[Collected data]
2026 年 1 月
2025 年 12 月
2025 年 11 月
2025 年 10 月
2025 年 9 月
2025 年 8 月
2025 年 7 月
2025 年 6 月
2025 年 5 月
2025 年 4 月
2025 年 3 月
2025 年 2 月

◆ WORK TO COMPLETE:
Each record is to be given again in full, exactly as it reads.

◆ RESPONSE FOR THIS EXERCISE:
2026 年 1 月
2025 年 12 月
2025 年 11 月
2025 年 10 月
2025 年 9 月
2025 年 8 月
2025 年 7 月
2025 年 6 月
2025 年 5 月
2025 年 4 月
2025 年 3 月
2025 年 2 月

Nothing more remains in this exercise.